We were strongly of the impression at the oral argument that the contention of appellant could not be sustained, but the point was urged with so much earnestness and evident sincerity on the part of counsel in the correctness of his position, as to induce at our hands a further careful examination and consideration of the evidence in the light of the criticisms passed upon it. The result is only to confirm our impressions into conviction, and to satisfy us that we would not be warranted in disturbing the verdict.

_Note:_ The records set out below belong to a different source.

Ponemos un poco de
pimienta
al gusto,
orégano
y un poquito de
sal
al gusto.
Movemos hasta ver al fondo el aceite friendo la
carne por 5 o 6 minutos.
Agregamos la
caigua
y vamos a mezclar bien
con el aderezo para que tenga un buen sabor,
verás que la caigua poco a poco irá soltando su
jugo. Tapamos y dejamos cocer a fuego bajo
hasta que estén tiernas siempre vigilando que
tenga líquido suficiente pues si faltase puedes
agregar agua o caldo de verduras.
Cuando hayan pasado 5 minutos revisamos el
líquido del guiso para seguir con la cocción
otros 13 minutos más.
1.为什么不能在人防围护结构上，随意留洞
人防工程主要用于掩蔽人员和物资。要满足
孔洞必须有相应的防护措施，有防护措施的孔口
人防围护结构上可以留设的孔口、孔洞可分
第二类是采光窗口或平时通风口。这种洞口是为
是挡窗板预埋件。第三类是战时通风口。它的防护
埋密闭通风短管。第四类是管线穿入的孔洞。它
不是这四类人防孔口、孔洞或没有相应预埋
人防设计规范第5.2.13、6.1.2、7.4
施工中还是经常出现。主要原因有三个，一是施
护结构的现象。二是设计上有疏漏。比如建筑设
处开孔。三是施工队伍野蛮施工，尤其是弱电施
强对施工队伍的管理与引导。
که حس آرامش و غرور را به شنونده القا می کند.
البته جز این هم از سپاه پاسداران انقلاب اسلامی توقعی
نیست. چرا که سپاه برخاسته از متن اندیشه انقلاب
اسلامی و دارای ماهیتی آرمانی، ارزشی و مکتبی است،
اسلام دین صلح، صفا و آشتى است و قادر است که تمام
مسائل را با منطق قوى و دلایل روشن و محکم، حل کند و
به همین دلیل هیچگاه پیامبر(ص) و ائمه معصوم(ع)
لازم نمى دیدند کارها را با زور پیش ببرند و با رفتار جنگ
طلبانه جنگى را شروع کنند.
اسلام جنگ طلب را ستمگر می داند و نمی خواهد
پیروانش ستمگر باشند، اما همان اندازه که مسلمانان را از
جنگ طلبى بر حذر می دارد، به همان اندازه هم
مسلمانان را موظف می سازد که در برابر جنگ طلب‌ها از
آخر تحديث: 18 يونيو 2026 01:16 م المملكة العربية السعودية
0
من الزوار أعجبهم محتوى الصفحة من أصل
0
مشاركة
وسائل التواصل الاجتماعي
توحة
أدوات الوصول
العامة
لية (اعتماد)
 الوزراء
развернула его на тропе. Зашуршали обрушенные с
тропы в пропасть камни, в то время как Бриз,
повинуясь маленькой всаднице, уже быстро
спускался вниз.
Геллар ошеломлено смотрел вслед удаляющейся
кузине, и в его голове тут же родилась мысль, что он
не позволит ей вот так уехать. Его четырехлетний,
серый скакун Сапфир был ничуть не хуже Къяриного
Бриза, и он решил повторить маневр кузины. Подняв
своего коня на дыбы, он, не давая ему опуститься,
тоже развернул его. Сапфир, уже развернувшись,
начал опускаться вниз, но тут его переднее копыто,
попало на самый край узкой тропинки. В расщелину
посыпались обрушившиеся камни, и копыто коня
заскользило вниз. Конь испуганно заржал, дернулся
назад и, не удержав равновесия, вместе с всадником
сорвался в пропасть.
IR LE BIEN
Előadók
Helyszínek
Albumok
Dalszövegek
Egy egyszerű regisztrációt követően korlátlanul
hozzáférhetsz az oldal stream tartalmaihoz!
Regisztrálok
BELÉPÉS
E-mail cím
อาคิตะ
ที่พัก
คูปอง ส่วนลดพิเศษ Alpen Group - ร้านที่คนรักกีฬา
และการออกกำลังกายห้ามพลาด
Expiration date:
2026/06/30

The specific charge was the taking of sixty dollars in money belonging to one Hervey on October 26, 1894, and the evidence of the prosecution tended to show these facts in substance. Defendant was a domestic in the family of Hervey, having been recently employed therein as cook. His sleeping room was in the basement. In another room in the basement his employer had a safe in which he kept valuable papers, and, at times, a limited sum of money for current household expenses. On this occasion it contained sixty dollars in gold in twenty-dollar pieces. The defendant had opportunity to know the general purposes for which the safe was kept, and had access to the room wherein it stood. On the date in question, between 7 and 8 o’clock in the evening, just after finishing his work for the day, the defendant came upstairs and announced in an apparently excited manner that he had lost all his money, every cent he had, and some clothing; that his room [120]had heen entered and thirty-four dollars in money, a pair of new trousers that he had just got the day before, and an overcoat taken. Upon immediate investigation by Mr. Hervey, it was discovered that the safe door stood open, and that the sixty dollars and some small articles of jewelry had been abstracted from the money drawer, but that nothing else in the safe had been in any way disturbed, nor was any further evidence discovered in the basement of the presence of an intruder. The defendant’s room was in order and undisturbed, except that defendant claimed that his clothing had been taken from the wall, with the money which he claimed had been left in the pocket of one of the garments. A small window stood open near the safe, but the blinds were closed and a heavy layer of dust on the sill was wholly undisturbed, and there was nothing to indicate that any one had passed in or out by that means. The door leading out of the basement was locked and defendant had the key.